The protestors reportedly occupied the Department of Immigration and Border Protection building for around 90 minutes, before police moved in and made arrests.
“About midday… police from Sydney City Local Area Command were called to a building on Lee Street, Sydney, following reports of a protest,” a spokesperson for New South Wales police told New Matilda.
“A number of people were directed to leave the building; 11 people failed to comply and were arrested.”
Marco Avena, one of the demonstrators who left after police issued protestors with a move on order, said the activists “entered the building and started chanting, then some staff decided to stop serving customers”.
“They started filming and eventually security and staff made them leave the building,” he said.
“After maybe five or ten minutes of them telling us [to leave]they closed the reception area that we had occupied.
“Slowly more police arrived out the front of the building until eventually we received a directive to leave, and then we were issued with a move on order.”
The concern expressed over the woman seeking an abortion, who has been identified by media as ‘Abyan’ (not her real name), follows significant movement this week around the conditions of asylum seekers held on Nauru.
On Sunday the Nauruan government announced that the detention facility would become an “open centre” the following day, meaning the people held there will be free to roam the island. Then on Monday, it announced it will process the 600 asylum seekers still held at the centre by the end of this week.
But Dall maintains that “offshore processing and so-called ‘re-settlement’ on Nauru will never be safe”.

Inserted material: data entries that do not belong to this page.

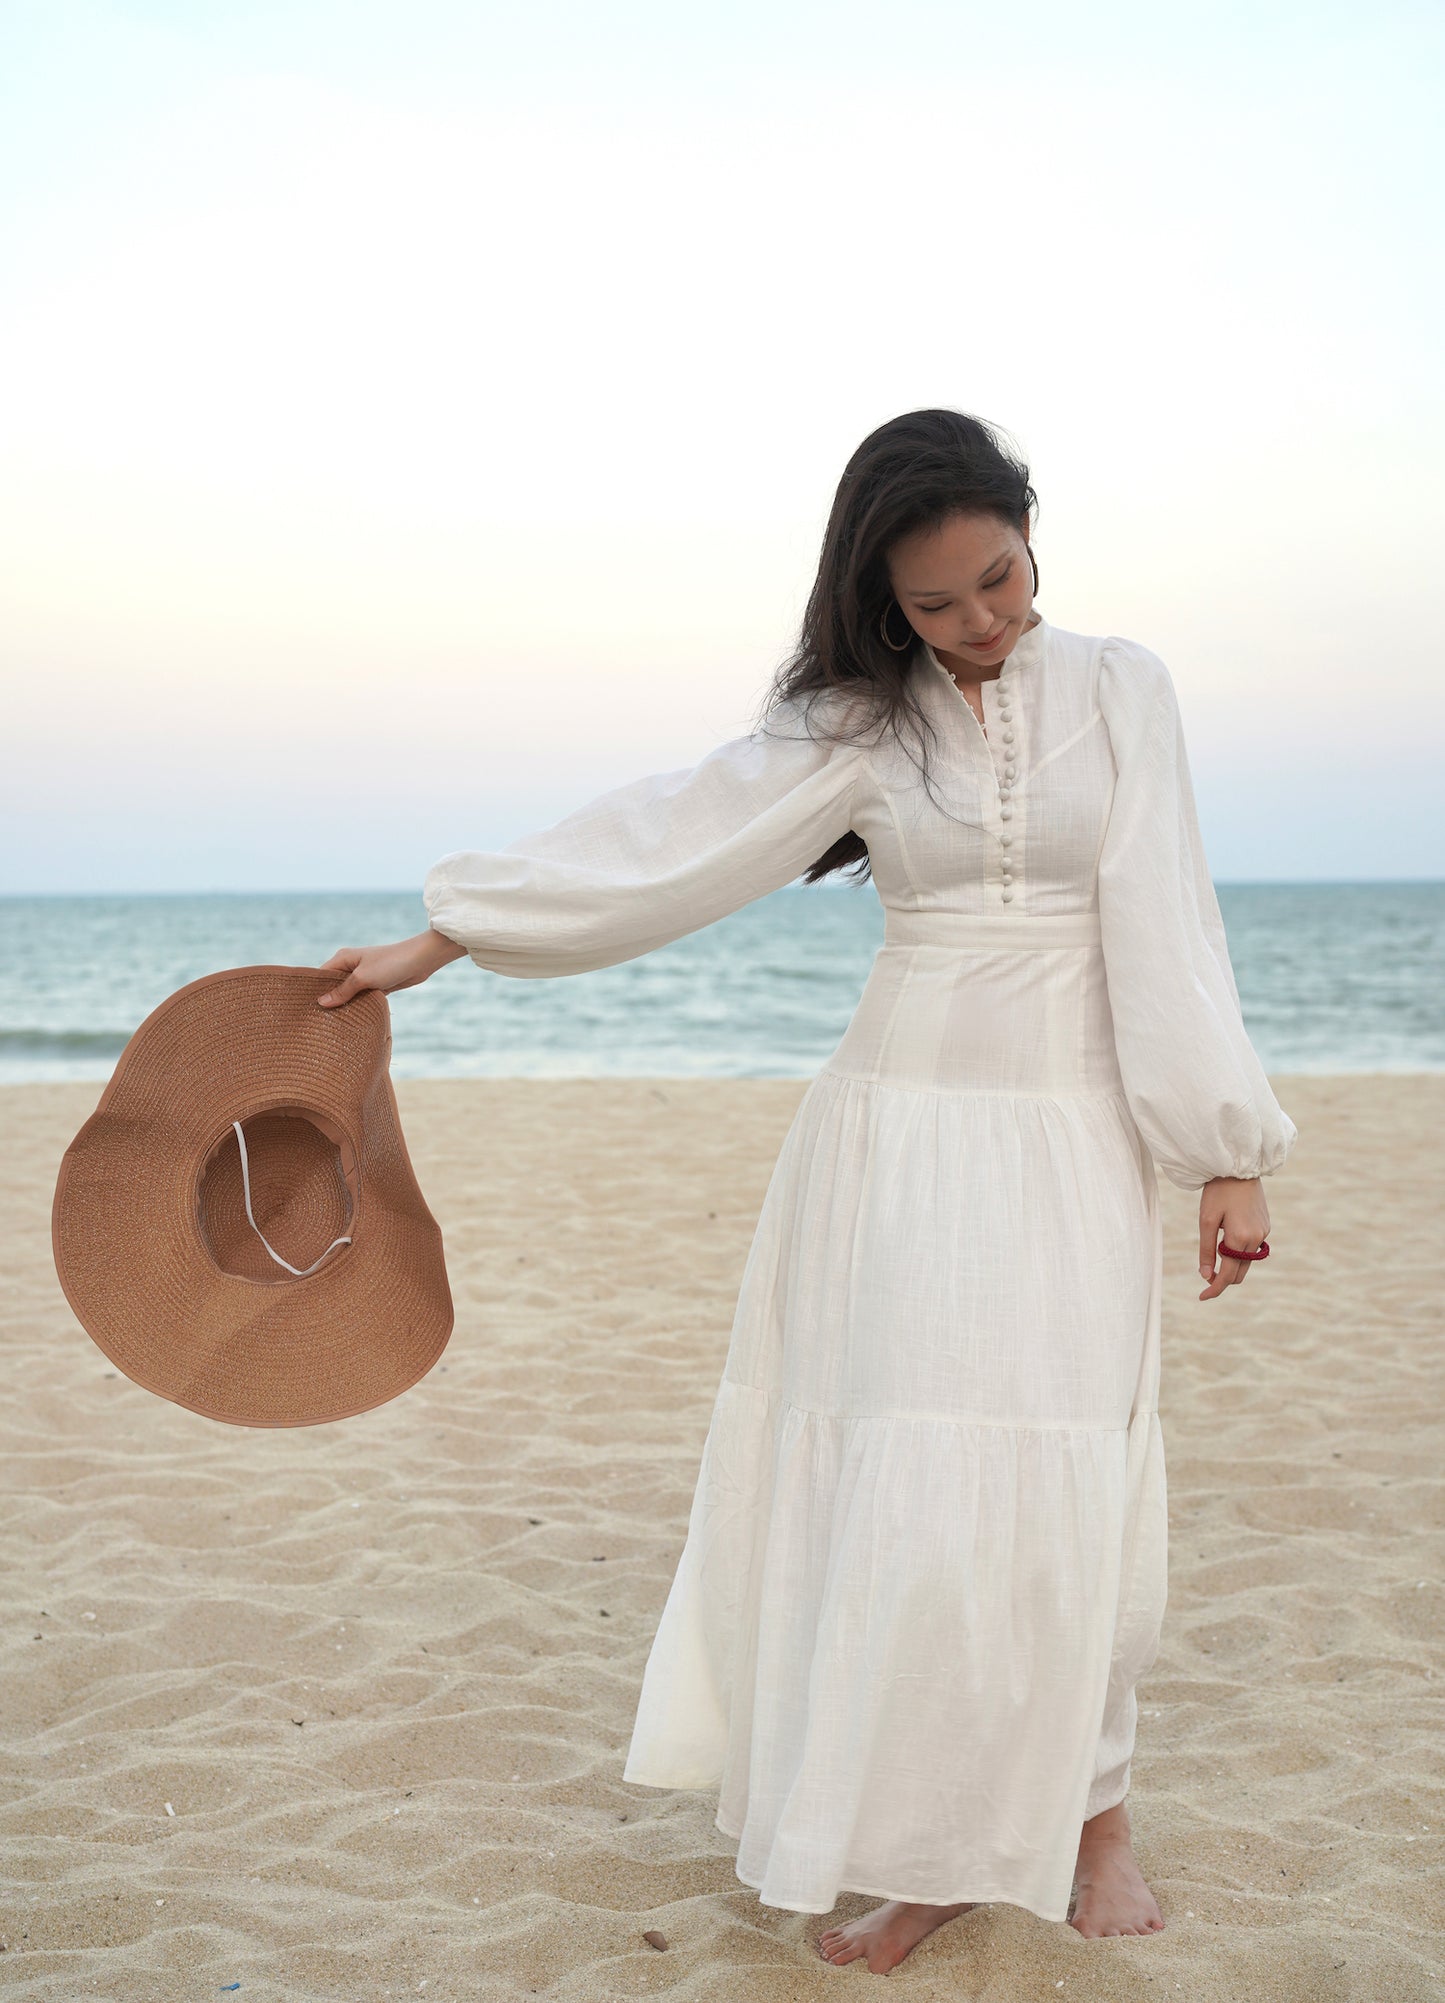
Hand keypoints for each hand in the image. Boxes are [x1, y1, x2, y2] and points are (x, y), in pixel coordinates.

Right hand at [317, 928, 467, 1007]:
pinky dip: (358, 1006)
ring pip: (348, 994)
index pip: (321, 975)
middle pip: (334, 986)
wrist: (420, 961)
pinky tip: (351, 1020)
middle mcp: (351, 966)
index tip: (305, 1009)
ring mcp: (363, 975)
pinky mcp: (375, 984)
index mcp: (343, 958)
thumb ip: (343, 991)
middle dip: (329, 1001)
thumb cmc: (391, 964)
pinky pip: (361, 997)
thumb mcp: (363, 978)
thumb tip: (321, 1002)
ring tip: (331, 1024)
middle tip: (317, 1021)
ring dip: (344, 1005)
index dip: (314, 991)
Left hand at [1198, 1176, 1270, 1299]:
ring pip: (1246, 1262)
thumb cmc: (1217, 1192)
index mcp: (1240, 1238)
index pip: (1228, 1275)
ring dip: (1231, 1266)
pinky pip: (1252, 1248)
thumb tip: (1205, 1276)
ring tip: (1213, 1260)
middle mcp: (1256, 1239)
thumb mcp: (1206, 1220)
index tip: (1202, 1297)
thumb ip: (1206, 1250)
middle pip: (1239, 1272)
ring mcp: (1263, 1233)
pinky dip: (1239, 1253)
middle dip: (1223, 1279)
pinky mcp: (1265, 1226)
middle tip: (1205, 1277)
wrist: (1238, 1168)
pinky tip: (1227, 1243)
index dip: (1214, 1289)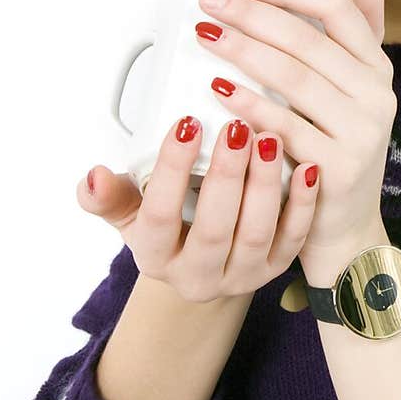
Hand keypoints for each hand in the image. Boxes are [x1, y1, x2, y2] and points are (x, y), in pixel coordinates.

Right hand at [77, 119, 322, 304]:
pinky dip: (303, 205)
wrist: (204, 267)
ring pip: (258, 234)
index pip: (158, 216)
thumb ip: (110, 196)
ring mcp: (242, 276)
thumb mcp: (130, 214)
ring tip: (270, 138)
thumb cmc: (167, 228)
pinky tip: (307, 168)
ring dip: (266, 185)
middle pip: (214, 229)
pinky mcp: (277, 269)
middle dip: (227, 176)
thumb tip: (93, 177)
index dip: (171, 170)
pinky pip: (294, 239)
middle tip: (238, 127)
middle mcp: (198, 276)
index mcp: (156, 258)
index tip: (186, 122)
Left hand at [193, 0, 394, 266]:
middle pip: (308, 40)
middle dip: (252, 16)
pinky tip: (219, 89)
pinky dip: (250, 104)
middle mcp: (377, 96)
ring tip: (206, 36)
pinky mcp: (338, 167)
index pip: (338, 10)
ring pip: (295, 78)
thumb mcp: (356, 94)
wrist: (344, 228)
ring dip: (244, 51)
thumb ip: (359, 40)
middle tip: (208, 4)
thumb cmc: (336, 152)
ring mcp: (362, 133)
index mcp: (377, 69)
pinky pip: (285, 126)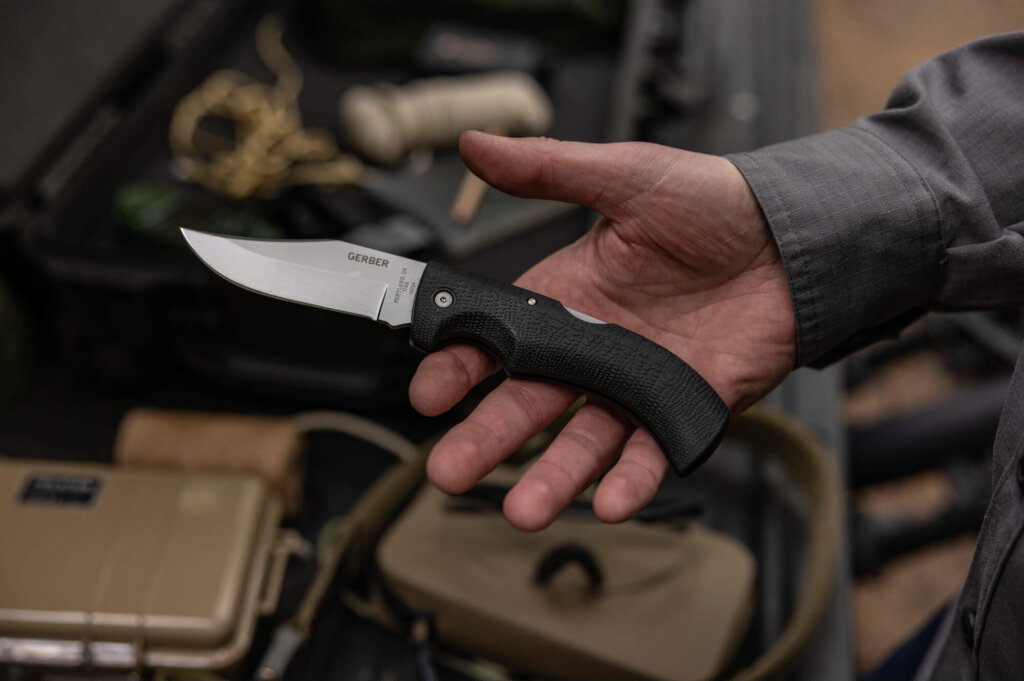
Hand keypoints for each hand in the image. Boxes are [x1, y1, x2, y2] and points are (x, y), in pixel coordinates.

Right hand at [409, 132, 795, 530]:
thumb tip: (475, 147)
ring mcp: (637, 382)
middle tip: (449, 472)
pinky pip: (652, 451)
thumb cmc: (713, 204)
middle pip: (527, 403)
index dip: (460, 367)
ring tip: (523, 510)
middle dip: (485, 440)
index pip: (496, 340)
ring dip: (553, 478)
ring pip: (583, 441)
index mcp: (565, 296)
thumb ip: (549, 171)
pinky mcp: (686, 405)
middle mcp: (592, 348)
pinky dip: (632, 480)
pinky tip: (610, 501)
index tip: (429, 394)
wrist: (795, 237)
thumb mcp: (625, 176)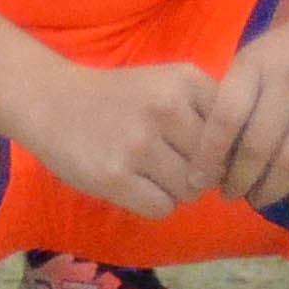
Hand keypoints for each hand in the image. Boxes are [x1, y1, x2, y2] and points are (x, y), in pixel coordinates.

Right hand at [24, 57, 222, 220]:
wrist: (50, 101)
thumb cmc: (117, 97)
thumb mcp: (166, 84)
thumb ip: (206, 114)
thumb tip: (238, 168)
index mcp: (185, 80)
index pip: (231, 133)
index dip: (216, 148)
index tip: (192, 145)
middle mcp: (166, 108)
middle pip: (213, 167)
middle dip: (196, 173)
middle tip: (166, 162)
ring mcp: (139, 144)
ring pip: (190, 191)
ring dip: (174, 191)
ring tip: (146, 172)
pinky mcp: (115, 177)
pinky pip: (162, 209)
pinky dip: (151, 203)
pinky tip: (131, 184)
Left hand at [209, 0, 288, 213]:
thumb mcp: (258, 56)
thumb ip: (237, 95)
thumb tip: (210, 154)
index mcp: (257, 63)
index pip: (225, 118)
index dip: (209, 157)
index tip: (199, 181)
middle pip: (257, 146)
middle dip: (239, 180)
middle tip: (230, 195)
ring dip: (274, 189)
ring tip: (260, 200)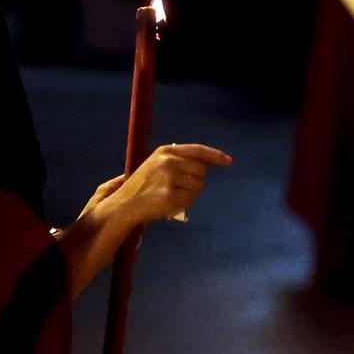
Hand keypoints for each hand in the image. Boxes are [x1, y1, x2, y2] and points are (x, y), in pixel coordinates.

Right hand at [104, 143, 233, 227]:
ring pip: (198, 185)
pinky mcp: (170, 196)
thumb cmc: (143, 184)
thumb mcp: (157, 163)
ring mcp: (169, 179)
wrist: (126, 203)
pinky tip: (171, 203)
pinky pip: (191, 199)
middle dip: (197, 179)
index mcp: (166, 151)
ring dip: (191, 192)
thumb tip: (208, 162)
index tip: (228, 161)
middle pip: (202, 170)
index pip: (198, 150)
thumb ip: (180, 160)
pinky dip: (185, 203)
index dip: (215, 155)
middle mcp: (168, 162)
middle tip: (180, 187)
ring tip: (173, 195)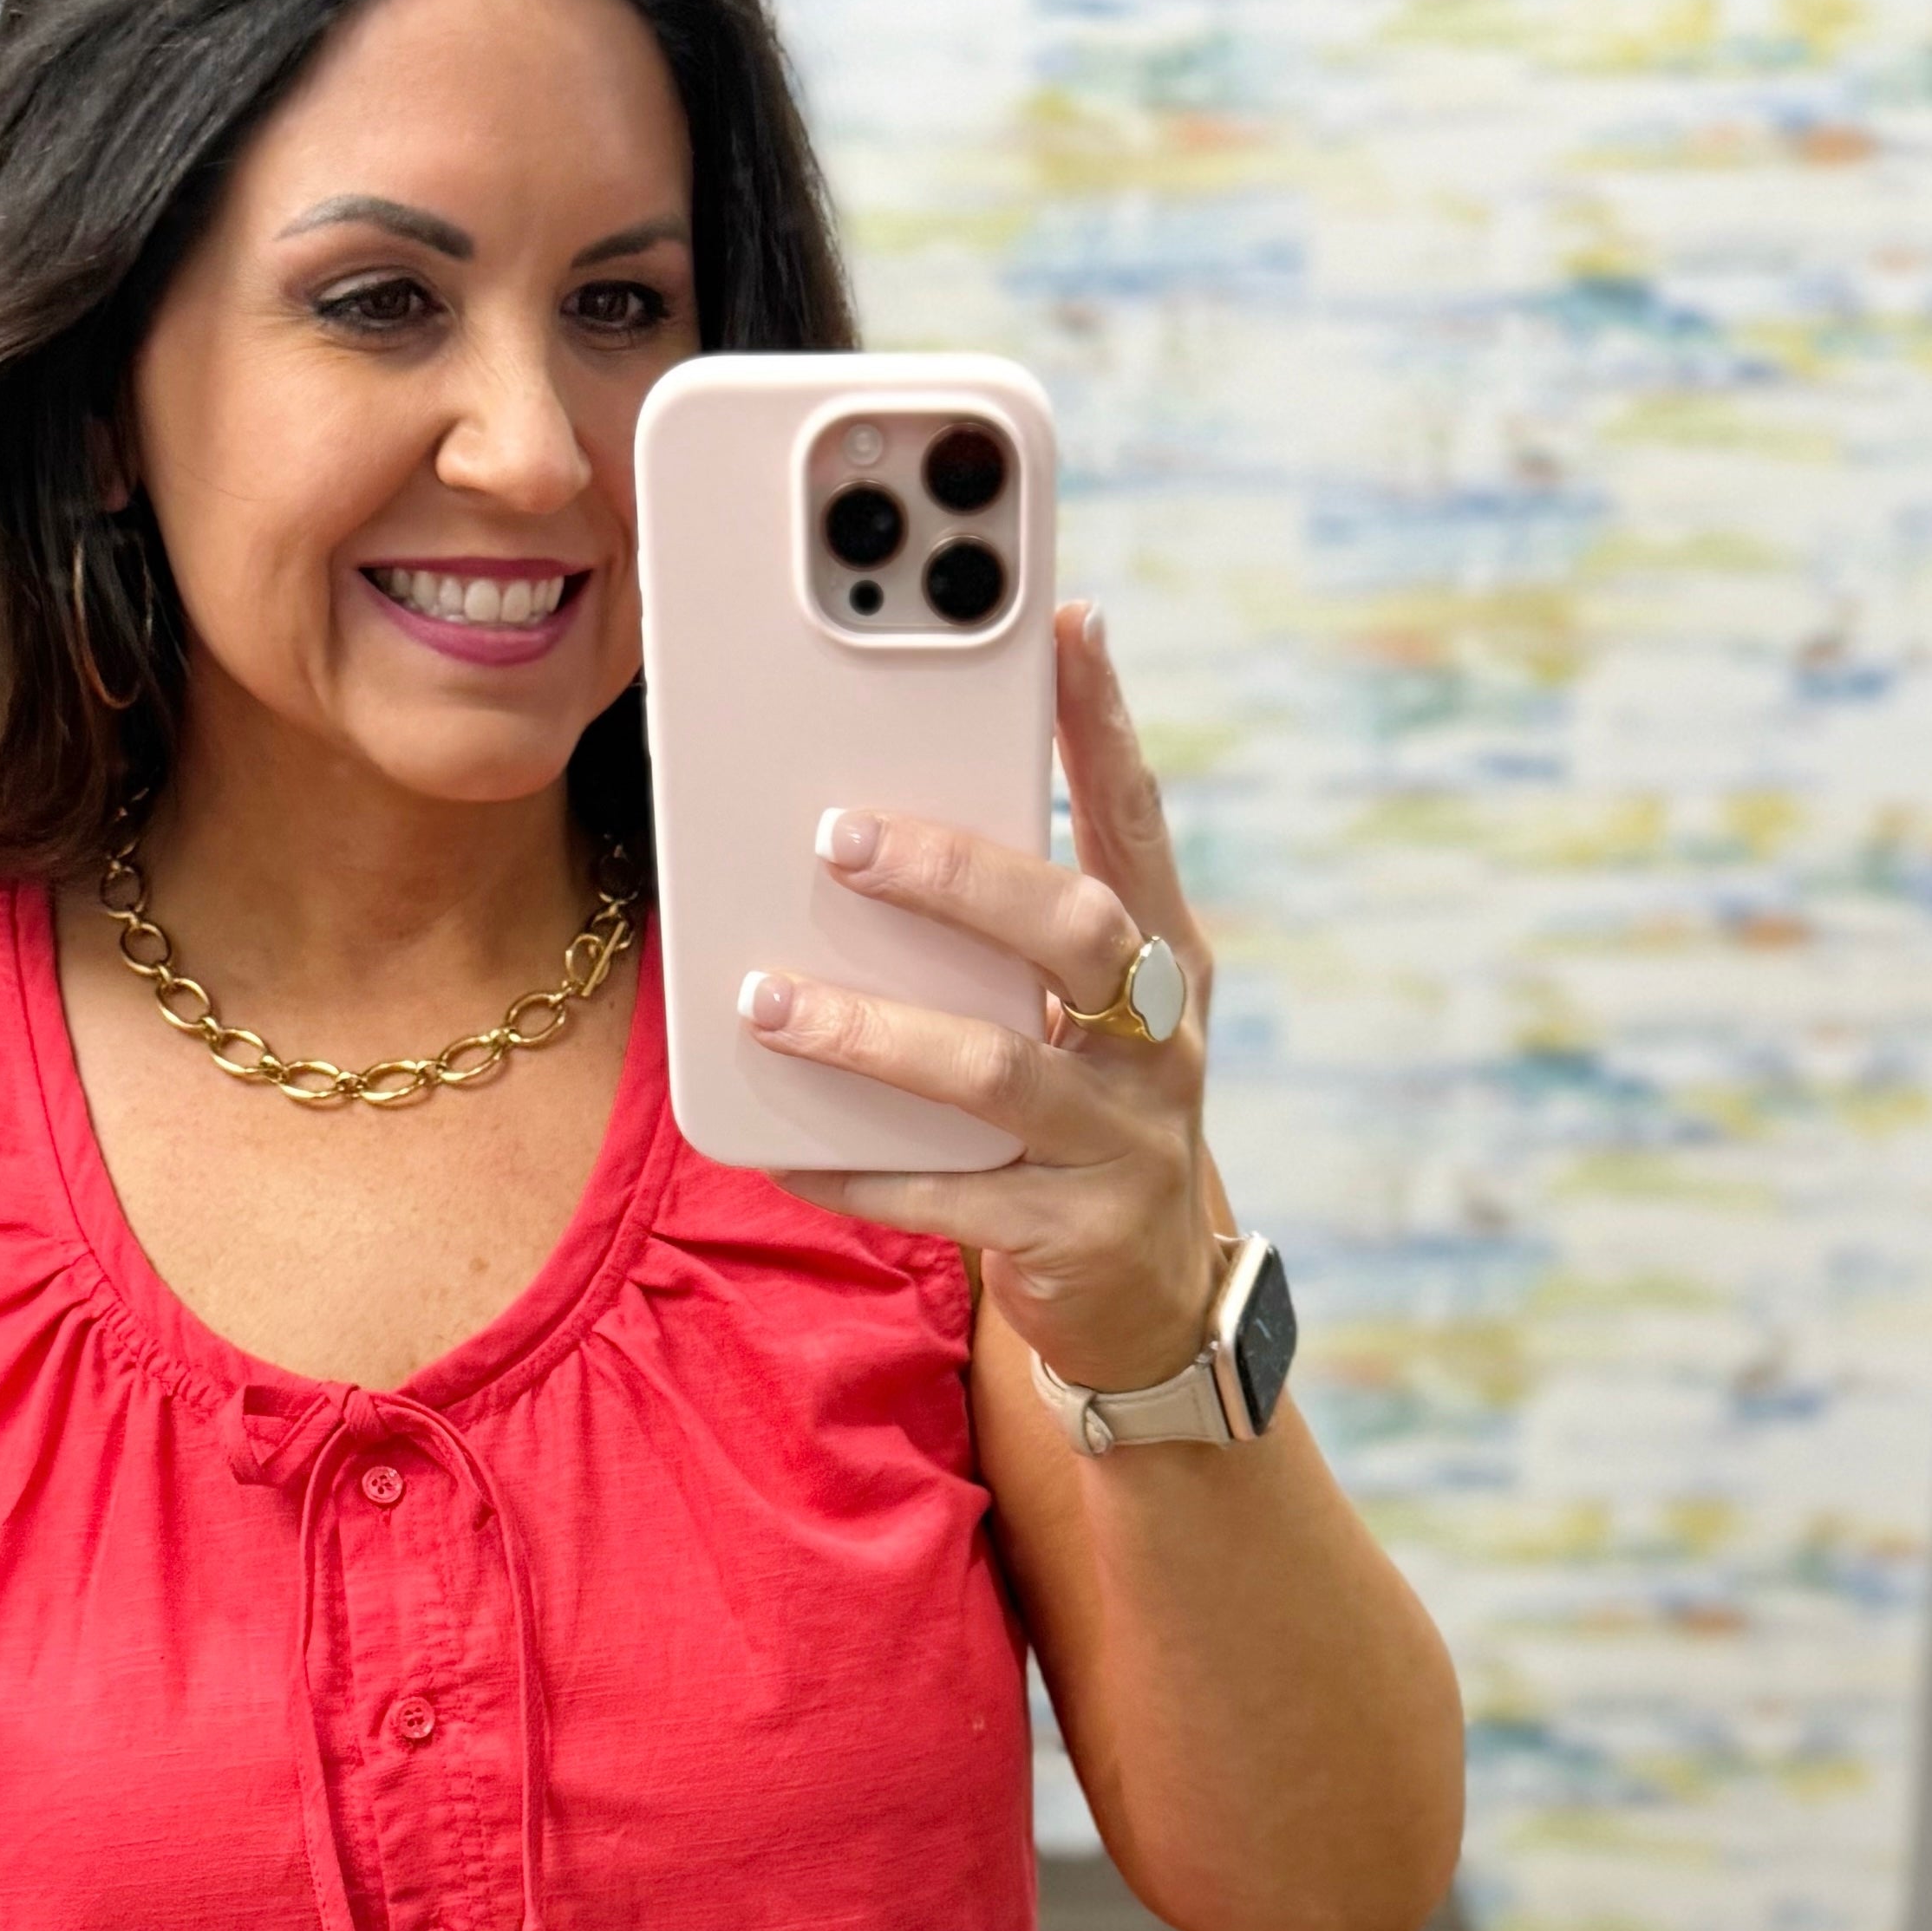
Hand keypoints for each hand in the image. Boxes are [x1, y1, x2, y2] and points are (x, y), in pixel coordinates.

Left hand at [740, 600, 1222, 1393]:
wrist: (1148, 1304)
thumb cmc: (1084, 1121)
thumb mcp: (1079, 1020)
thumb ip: (1011, 937)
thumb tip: (872, 816)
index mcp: (1165, 964)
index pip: (1137, 823)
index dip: (1106, 724)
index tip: (1064, 625)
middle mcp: (1160, 1042)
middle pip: (1073, 930)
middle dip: (957, 876)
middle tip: (840, 835)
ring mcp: (1123, 1142)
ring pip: (994, 1069)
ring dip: (871, 1032)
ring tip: (766, 1001)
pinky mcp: (1069, 1234)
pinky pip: (947, 1196)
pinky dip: (858, 1169)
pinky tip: (780, 1152)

“The constant rapes and attacks we have seen are not an accident – offshore processing is designed to be a horrible deterrent,” she said.
While details are still emerging about the exact changes to detention on Nauru, safety of asylum seekers in the community has been a major issue since people started to be released from closed detention.
Those found to be refugees and allowed into the community are not eligible to stay in Nauru permanently. Cambodia, which has agreed to take a number of refugees from Nauru, has facilitated the settlement of just four people since signing a Memorandum of Understanding — at a price of $55 million — with Australia in September 2014.
“As long as the Australian government continues to dump vulnerable people beyond the reach of justice, they will continue to be preyed upon,” Dall said.
Police said the 11 protestors arrested were taken to Day Street Police station in Darling Harbour.